The Republican leadership already created special committees to deal with education reform and retirement reform, and Bettencourt stressed the importance of both. While retirees can expect close scrutiny of their benefits packages, the top education issues will be re-examining the school funding formula and promoting a constitutional amendment to allow the state to target aid to needy districts. Bettencourt said proposals would also allow the use of vouchers, limit restrictions on charter schools and protect the rights of home-schoolers.
The final category of priorities – personal rights and social responsibility – strays further from fiscal issues. Priorities include requiring parental notification for abortions, requiring voters to display identification, protecting gun rights and getting people off Temporary Assistance for Needy Families and back to work.
But such changes will not be easy. For one, the Legislature faces an estimated $800 million budget shortfall as it crafts the 2012-13 budget, and Republican proposals to cut taxes would increase the shortfall.
Though the Republican agenda includes a commitment not to downshift costs, half of the state budget is aid to cities and towns. House Minority Leader Terie Norelli, a Portsmouth Democrat, said she worries cuts to state spending would either downshift costs to municipalities or hurt those in need.
“I’m concerned we don’t balance our budget by eliminating services for the most vulnerable or increasing property taxes,” Norelli said.
Similarly, Bettencourt talked about reducing state education costs. But Mark Joyce, executive director of the School Administrators Association, said that could shift the burden for paying for education to cities and towns, increasing local property taxes.
Several of the proposals have been tried before.
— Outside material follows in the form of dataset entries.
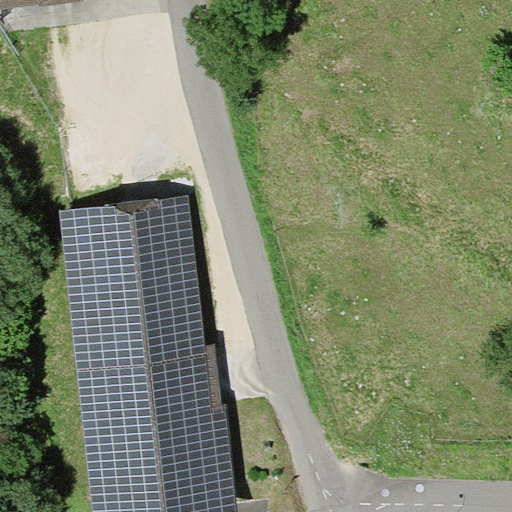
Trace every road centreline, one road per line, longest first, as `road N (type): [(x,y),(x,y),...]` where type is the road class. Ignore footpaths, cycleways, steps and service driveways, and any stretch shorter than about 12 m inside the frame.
road 1 (unclassified): [(341,511),(236,233),(189,0)]
road 2 (residential): [(511,510),(375,511)]
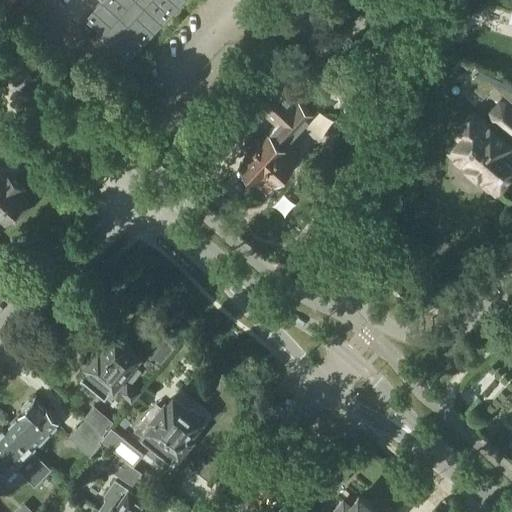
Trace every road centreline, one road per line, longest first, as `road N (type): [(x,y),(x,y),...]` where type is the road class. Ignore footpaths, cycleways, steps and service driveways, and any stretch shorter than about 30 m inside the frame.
road 1 (residential): [(511,272),(465,322),(436,337),(390,331),(360,299),(358,251),(406,0)]
road 2 (residential): [(0,320),(140,190)]
road 3 (tertiary): [(140,190),(0,63)]
road 4 (tertiary): [(258,302),(140,190)]
road 5 (residential): [(245,511),(325,384)]
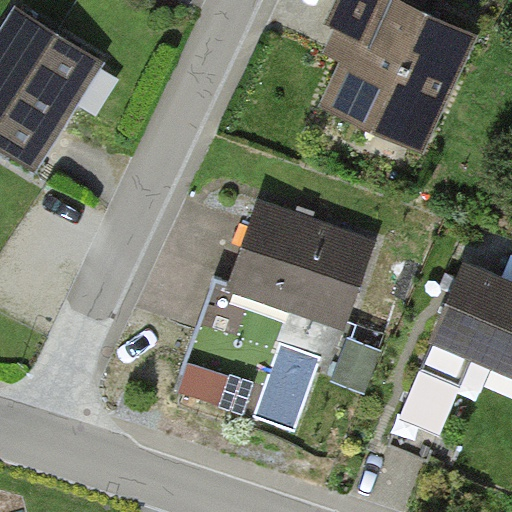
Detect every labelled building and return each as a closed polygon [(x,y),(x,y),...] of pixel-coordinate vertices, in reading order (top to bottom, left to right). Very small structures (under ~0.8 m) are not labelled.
[(417,0),(347,0),(337,23),(349,29),(338,53),(351,58),(329,106),(363,121),(371,103),(428,129),(471,35),(413,9),(417,0)] [(19,14),(0,41),(0,156),(33,178),(104,71),(19,14)] [(341,332),(371,246),(259,208),(230,295),(341,332)] [(511,286),(466,267),(390,445),(430,462),(477,352),(511,366),(511,286)] [(368,392),(384,347),(350,335),(334,380),(368,392)] [(253,378),(191,359),(181,392),(242,411),(253,378)]
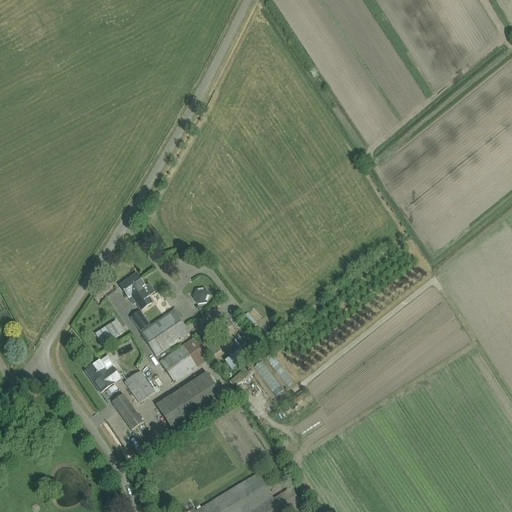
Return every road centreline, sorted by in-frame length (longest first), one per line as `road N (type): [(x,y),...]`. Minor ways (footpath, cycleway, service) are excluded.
road 1 (unclassified): [(42,356),(195,109),(247,0)]
road 2 (unclassified): [(148,511),(123,457),(42,356)]
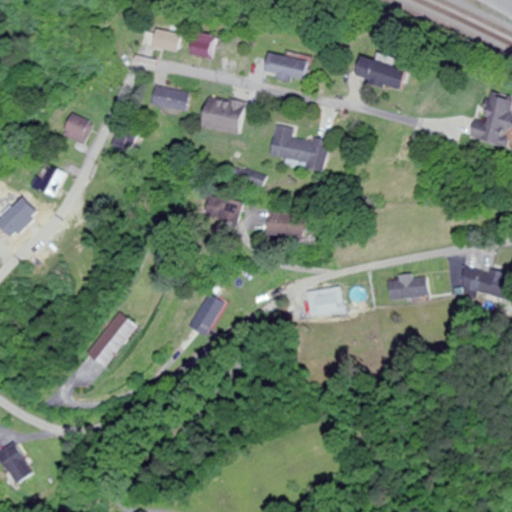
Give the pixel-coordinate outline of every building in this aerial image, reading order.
[(188,54),(191,35),(166,32),(163,51),(188,54)] [(201,58),(224,61),(228,37),(204,34),(201,58)] [(314,84),(319,63),(279,55),(275,76),(314,84)] [(365,78),(412,92),(417,72),(370,58),(365,78)] [(201,95),(166,87),(162,106),(197,115),(201,95)] [(480,141),(511,147),(511,98),(503,96),(497,124),(485,121),(480,141)] [(212,130),(250,137),(255,104),(218,97),(212,130)] [(93,146),(104,126),(84,115),(73,135),(93,146)] [(303,130),(284,127),(279,161),(335,170),(338,145),(302,139),(303,130)] [(418,166),(425,144),(409,138),(401,160),(418,166)] [(47,178),(41,188),(64,200),(76,175),(60,167),(53,181),(47,178)] [(23,248),(46,225),(30,209),(7,232),(23,248)] [(274,239),(313,239),(313,215),(274,215),(274,239)] [(462,290),(511,302),(511,281),(505,280),(506,276),(468,266),(462,290)] [(392,303),(431,298),(428,276),(400,279),(401,282),(390,283),(392,303)] [(311,293),(314,319),(347,314),(344,289),(311,293)] [(206,335),(233,310),(220,296),(193,321),(206,335)] [(96,356),(115,370),(147,328),(128,314),(96,356)] [(23,486),(40,476),(22,445),(5,455),(23,486)]
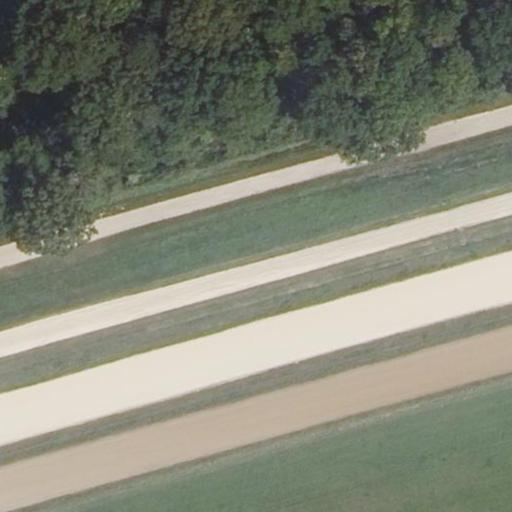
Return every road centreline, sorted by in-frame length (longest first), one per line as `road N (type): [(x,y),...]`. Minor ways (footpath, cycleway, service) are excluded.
road 1 (track): [(0,255),(511,111)]
road 2 (track): [(0,350),(511,209)]
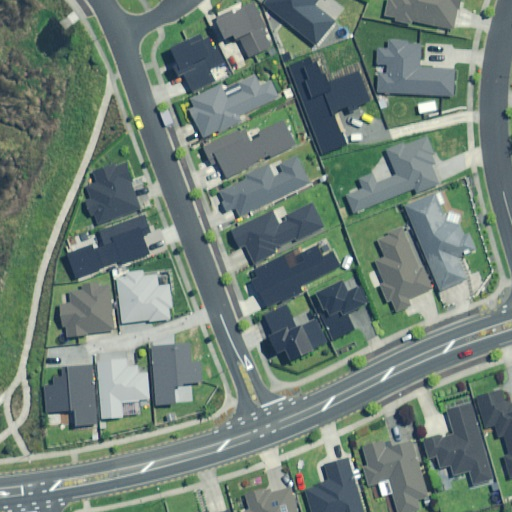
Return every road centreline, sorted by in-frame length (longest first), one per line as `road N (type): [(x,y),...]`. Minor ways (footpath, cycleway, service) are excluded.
road 1 (residential): [(264,433),(115,34)]
road 2 (secondary): [(511,323),(264,433)]
road 3 (secondary): [(264,433),(157,467),(34,492)]
road 4 (residential): [(511,5),(492,111),(511,224)]
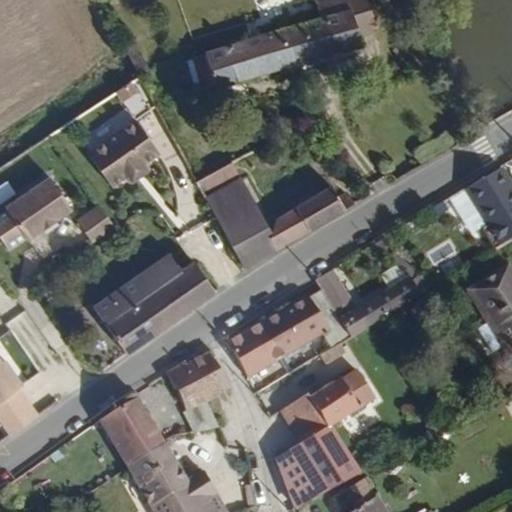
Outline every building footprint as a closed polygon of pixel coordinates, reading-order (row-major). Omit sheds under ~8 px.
[(366,4),(365,0),(331,0),(320,3),(324,16),(350,8),(366,4)] [(374,28),(366,4),(350,8),(358,32),(374,28)] [(217,90),(362,46),(358,32),(350,8),(324,16),(325,21),(206,56),(216,89),(217,90)] [(153,70),(140,41),(128,46),(140,76),(153,70)] [(91,107),(126,84),(110,62),(77,84),(91,107)] [(142,167),(157,155),(134,122),(87,156),(109,187),(125,177),(130,184),(146,173),(142,167)] [(272,236),(235,165),(198,186),(245,271),(285,249),(357,207),(352,201),(346,195),(340,200),(333,188),(279,221),(272,236)] [(511,243),(511,190),(500,171),(464,193),(499,252),(511,243)] [(29,248),(74,217),(52,185),(7,216),(29,248)] [(88,237),(110,220),(103,210),(79,225),(88,237)] [(95,247),(118,231),(110,220),(88,237),(95,247)] [(216,297),(195,266),(182,276),(168,261),(129,289),(134,296),(137,293),(165,333),(194,313),(216,297)] [(392,293),(413,281),(398,268),(383,277),(392,293)] [(369,345),(395,330),(388,318),(422,298),(413,281),(392,293),(361,311),(336,271),(320,282),(324,290),(229,348),(249,381),(323,337),(332,352),(324,357),(329,365),(345,355),(341,347),(363,333),(369,345)] [(511,357),(511,282),(505,272),(468,295),(507,361),(511,357)] [(165,333),(137,293),(134,296),(129,289),(93,313),(126,359),(165,333)] [(0,417),(12,434),(41,413),(22,388),(25,385),(0,351),(0,417)] [(189,370),(186,366),(168,378),(189,416),(185,419),(195,437),(215,434),(220,432),(207,406),(231,391),(214,355),(189,370)] [(329,365),(324,357),(321,360),(325,367),(329,365)] [(357,413),(373,404),(356,375),(341,385),(340,384),(329,390),(318,397),(312,401),(311,398),(285,414),(293,428),(319,412),(330,430),(340,425),(357,413)] [(318,397),(329,390),(327,385),(315,392),(318,397)] [(102,425),(154,511),(225,511),(206,476),(196,482),(191,474),(185,477),(137,398),(116,412),(115,416),(102,425)] [(330,430),(319,412),(293,428),(304,446),(330,430)] [(298,510),(362,477),(330,430),(304,446),(278,461),(298,510)] [(339,511),(386,511),(373,491),(376,489),(370,479),(364,482),(364,481),(333,501),(339,511)]
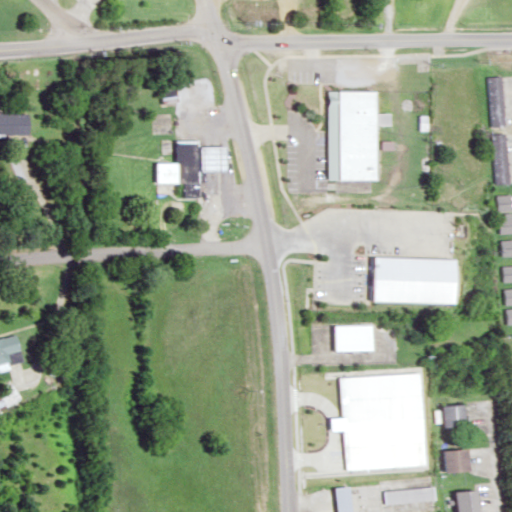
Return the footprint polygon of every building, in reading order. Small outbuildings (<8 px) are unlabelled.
[(499,76),(485,76),(485,126),(499,126),(499,76)] [(155,81),(155,102),(172,102),(172,81),(155,81)] [(320,179),(363,179),(363,124),(380,124),(380,112),(364,112),(364,90),(320,90),(320,179)] [(0,113),(0,134),(17,134),(17,113),(0,113)] [(487,183),(502,183),(502,133),(487,133),(487,183)] [(148,181),(179,181),(179,196),(192,196),(193,170),(216,170),(217,143),(168,142),(167,163),(149,162),(148,181)] [(422,223),(422,193),(399,193),(399,233),(435,233),(435,223),(422,223)] [(490,210),(505,210),(505,194),(490,194),(490,210)] [(491,232),(506,232),(506,216),(491,216),(491,232)] [(493,240),(493,255),(508,255),(508,240),(493,240)] [(495,281),(510,280),(509,264),(494,265),(495,281)] [(511,303),(511,288),(496,288),(496,303),(511,303)] [(511,308),(497,308),(498,323),(511,323),(511,308)] [(326,350),(365,350),(365,324),(326,324),(326,350)] [(0,365),(17,361),(10,334),(0,336),(0,365)] [(410,455),(406,368),(393,369),(397,456),(410,455)] [(358,372),(361,459),(379,458),(375,371),(358,372)] [(0,387),(0,405),(14,399),(7,384),(0,387)] [(437,426),(458,423),(456,402),(434,405),(437,426)] [(438,449),(438,471),(463,470),(462,448),(438,449)] [(331,486),(331,511),(347,511),(347,486),(331,486)] [(384,502),(431,500),(430,487),(383,489),(384,502)] [(470,511),(469,489),(448,490),(449,511),(470,511)]
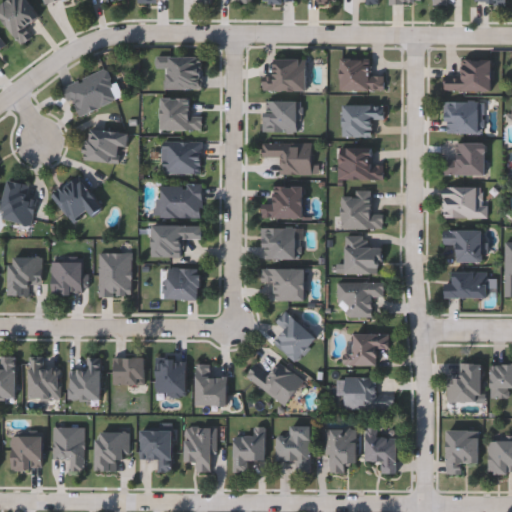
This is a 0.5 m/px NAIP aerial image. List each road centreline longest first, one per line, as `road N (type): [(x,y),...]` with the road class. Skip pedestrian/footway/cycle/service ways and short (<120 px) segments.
road 1 (residential): [(511,33),(106,30),(0,98)]
road 2 (residential): [(418,32),(423,511)]
road 3 (residential): [(423,506),(0,503)]
road 4 (residential): [(236,30),(235,324)]
road 5 (residential): [(235,324),(0,321)]
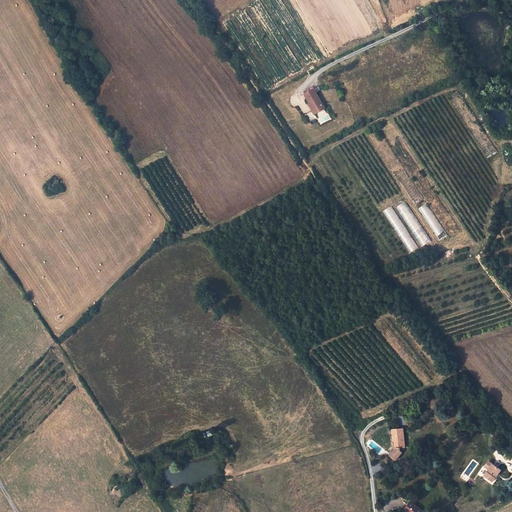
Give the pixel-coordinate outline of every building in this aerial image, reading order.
[(314,90),(305,96),(310,106),(312,104),(316,111),(323,107),(314,90)] [(310,106),(309,106),(315,116),(325,111),(323,107),(316,111),(312,104),(310,106)] [(421,187),(448,234),(455,230),(429,183),(421,187)] [(406,201),(397,207),(422,246),(431,241),(406,201)] [(427,203),(418,208),(439,240),(447,235),(427,203)] [(408,253),(417,248),(393,205),(384,210),(408,253)] [(490,430),(495,435),(500,431),(495,426),(490,430)] [(403,428),(392,429),(393,441),(394,441),(395,449),(391,456),(397,460),(402,452),(400,451),(400,448),(405,447),(403,428)] [(484,475),(493,481),(501,470),(488,461),(484,466),(489,469),(484,475)] [(423,511),(411,502),(403,511),(423,511)]
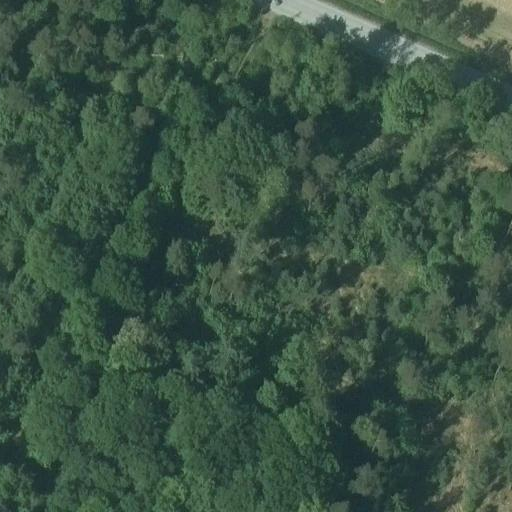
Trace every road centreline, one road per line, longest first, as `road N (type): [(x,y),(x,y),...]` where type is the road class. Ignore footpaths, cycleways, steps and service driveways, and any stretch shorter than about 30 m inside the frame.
road 1 (track): [(54,511),(270,0)]
road 2 (secondary): [(277,0),(511,102)]
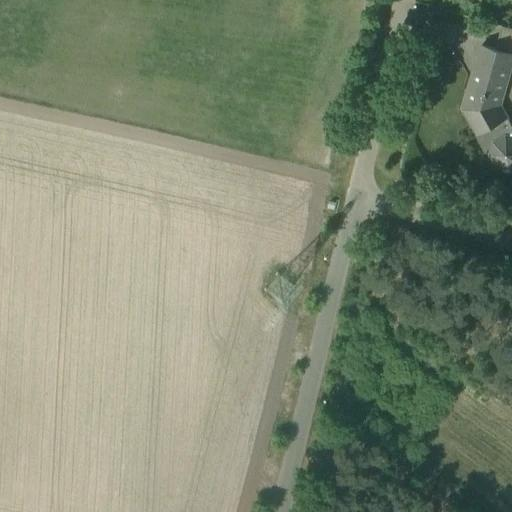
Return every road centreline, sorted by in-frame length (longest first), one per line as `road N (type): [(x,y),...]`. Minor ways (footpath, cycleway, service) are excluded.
road 1 (unclassified): [(274,511),(348,210)]
road 2 (unclassified): [(348,210),(397,0)]
road 3 (unclassified): [(511,256),(348,210)]
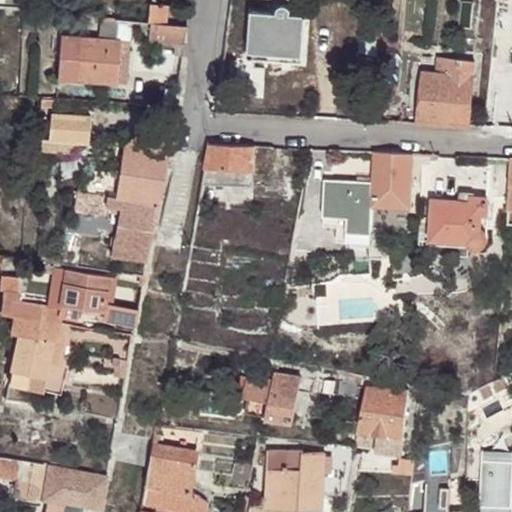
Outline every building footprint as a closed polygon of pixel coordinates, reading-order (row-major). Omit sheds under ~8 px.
[(150,22),(167,23),(167,4),(148,2),(146,21),(150,22)] [(302,56),(304,14),(290,13),(289,8),(284,6),(279,7),(275,13),(249,12),(248,45),(270,46),(270,54),(302,56)] [(118,40),(121,18),(117,17),(98,16),(96,38),(118,40)] [(128,42),(131,20),(121,18),(118,40),(128,42)] [(183,43),(185,25),(167,23),(150,22),(148,33),(147,38),(183,43)] [(75,78),(79,36),(60,35),(55,77),(75,78)] [(75,78),(115,83),(116,65),(117,57),(118,40),(96,38),(79,36),(75,78)] [(126,58),(128,42),(118,40),(117,57),(116,65),(115,83),(125,84),(126,66),(126,58)] [(270,46),(248,45),(247,59),(302,62),(302,56),(270,54),(270,46)] [(448,64),(449,57),(438,56),(436,74),(447,75),(460,76),(461,65),(448,64)] [(442,124),(467,125),(473,60),(449,57),(448,64),(461,65),(460,76),(447,75),(442,124)] [(419,123),(442,124),(447,75),(436,74),(423,72),(419,123)] [(390,122),(402,122),(402,112),(402,102),(390,103),(390,122)] [(90,112),(52,109),(47,135),(89,139),(90,112)] [(96,192),(95,193),(107,195),(105,204),(120,206),(119,211),(117,222),(153,229),(154,228),(158,203),(168,153),(171,139),(152,137),(150,149),(123,145),(118,178),(108,176),(98,180),(96,192)] [(67,143),(64,159),(94,163),(96,147),(67,143)] [(254,146),(209,143),(204,168),(253,171),(254,146)] [(411,191),(415,154),(374,152),(371,182),(370,189),(411,191)] [(370,189),(371,182),(324,179),(322,215),(347,217),(346,231),(370,232),(371,221),(371,209),(408,210),(411,191),(370,189)] [(92,203),(94,193),(95,184),(78,181),(75,200),(92,203)] [(428,240),(469,242),(468,236),(468,233),(470,231),(472,228),(474,227),(479,226),(480,212),(487,212),(487,202),(485,202),(485,195),(469,194),(469,199),(456,199),(450,199),(430,198),(428,240)] [(153,229),(117,222),(114,236),(113,236),(111,243),(128,246),(129,240),(148,243),(148,245),(150,245),(152,233),(153,229)] [(468,236),(469,242),(473,246),(479,247),(485,245),(489,240),(489,233),(485,228),(479,226),(474,227),(472,228),(470,231),(468,233),(468,236)] [(370,232),(346,231),(346,241),(370,243),(370,232)] [(109,276),(66,269),(60,302),(86,306),(104,309),(106,296),(109,276)] [(12,298),(9,314),(14,315),(33,317),(35,301),(12,298)] [(112,316),(135,320),(138,305),(139,302),(115,298),(112,316)] [(33,317),(14,315),(11,336),(17,338),(13,362),(47,368),(59,321),(54,321),(33,317)] [(47,368),(13,362),(11,372),(45,377),(47,368)] [(352,369),(338,366),(337,372),(351,375),(352,369)] [(275,383),(300,386),(303,374),(277,370),(276,378),(249,373),(245,393),(250,394),(247,410),(267,413),(273,383),(275,383)] [(295,418),(300,386),(275,383),(273,383),(267,413),(295,418)] [(367,385),(359,425),(404,432),(408,388),(367,385)] [(359,425),(355,444),(356,444),(356,446),(403,452),(404,432),(359,425)] [(196,448),(152,442),(149,462),(193,468),(196,448)] [(511,511),(511,445),(478,448),(482,511),(511,511)] [(269,450),(268,489),(324,490),(325,451),(269,450)] [(36,459),(0,453),(0,473),(15,476),(12,495),(30,498),(36,459)] [(250,476),(254,457),(239,455),(236,473),(250,476)] [(414,473),(415,458),(402,457),(401,465),(393,464),(393,471),(414,473)] [(107,472),(48,462),(42,497),(46,498),(64,501),(65,498),(101,504),(107,472)] [(149,462),(145,482),(189,489),(193,468),(149,462)] [(456,511),(457,508),(449,509),(450,469),(428,471),(428,477),(427,478),(425,511),(456,511)] [(189,489),(145,482),(141,501),(163,505),(189,509),(188,511),(205,511),(208,500),(189,489)] [(324,490),(268,489),(268,507),(324,508),(324,490)] [(42,511),(99,511),(101,504),(65,498),(64,501),(46,498),(42,511)] [(161,511),(163,505),(141,501),(139,511),(161,511)]
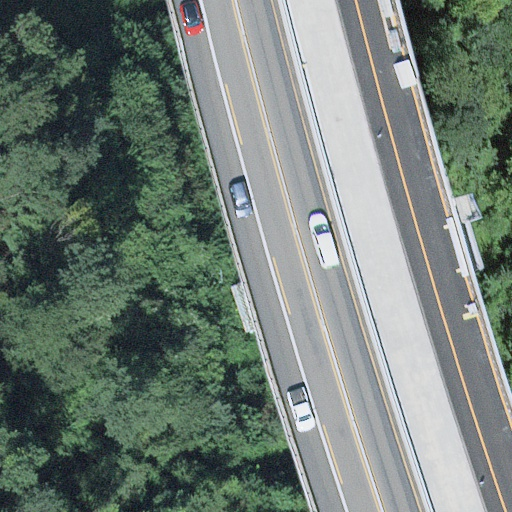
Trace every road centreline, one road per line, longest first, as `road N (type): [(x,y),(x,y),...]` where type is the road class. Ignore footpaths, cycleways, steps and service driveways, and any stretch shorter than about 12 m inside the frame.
road 1 (motorway): [(481,511),(438,391),(331,0)]
road 2 (motorway): [(236,0),(276,168),(379,511)]
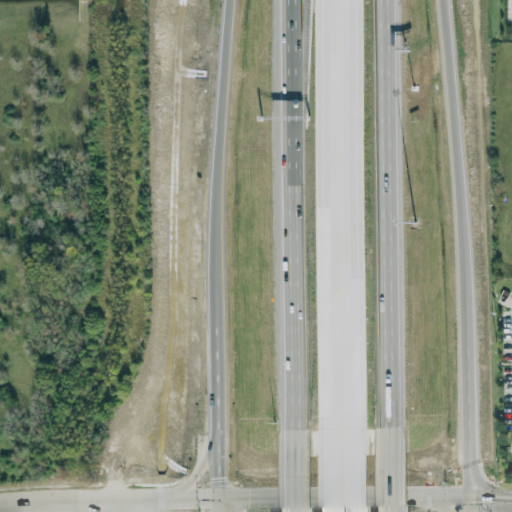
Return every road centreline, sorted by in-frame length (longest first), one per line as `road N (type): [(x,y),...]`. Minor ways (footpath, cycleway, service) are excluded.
road 1 (motorway): [(287,0),(294,436)]
road 2 (motorway): [(323,0),(330,428)]
road 3 (motorway): [(351,428),(346,0)]
road 4 (motorway): [(397,426),(386,0)]
road 5 (motorway): [(468,390),(466,239),(442,0)]
road 6 (motorway): [(230,0),(216,321)]
road 7 (secondary): [(425,496),(217,500)]
road 8 (secondary): [(217,500),(82,504)]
Bills requiring parental notification or consent for abortions have been defeated 14 times in two decades. A notification bill passed in 2003 and was appealed to the U.S. Supreme Court, which ruled that the law needed an exemption excusing a girl from the requirement if her health was in danger. Rather than reworking the law, the Legislature repealed it.
Pro-choice groups say requiring parental notification could harm the health and safety of young women – and are already criticizing Republicans for pursuing it.
“We all know that the people of New Hampshire did not vote for an agenda attacking a woman’s right to choose,” said Pilar Olivo, executive director of NARAL Pro-Choice New Hampshire.
Similarly, constitutional amendments on education funding have failed before. While Democratic Gov. John Lynch supports an amendment, and has been talking to House and Senate leaders, it remains unclear if the Republicans and Lynch can agree on core issues – including the role of the courts and the restrictions placed on any school funding formula.
And with 400 House members, including nearly 300 Republicans, the leadership cannot control the bills being introduced by members. Bates, asked about same-sex marriage repeal, said there are two or three dozen people on the budget-related committees – but that does not mean legislators on nonbudgetary committees cannot work on other topics.
“Every piece of legislation is important to someone, and we need to give each one their due hearing,” Bates said.
Distractions from fiscal matters were obvious the past two weeks, when Republican leaders focused on lifting a ban on guns in the State House and trying to oust Manchester Democratic Rep. Mike Brunelle. One Republican lawmaker was accused of making anti-Semitic comments, while a freshman representative was arrested on charges that he stole his personnel file from a former employer.
But several Republican lawmakers said they anticipate Republicans will unite around core principles.
“We realize the people of New Hampshire are concerned about the budget deficit, taxes, pensions,” said Rep. David Hess, a Hooksett Republican. “That’s why we won. I hope we’re smart enough to realize that.”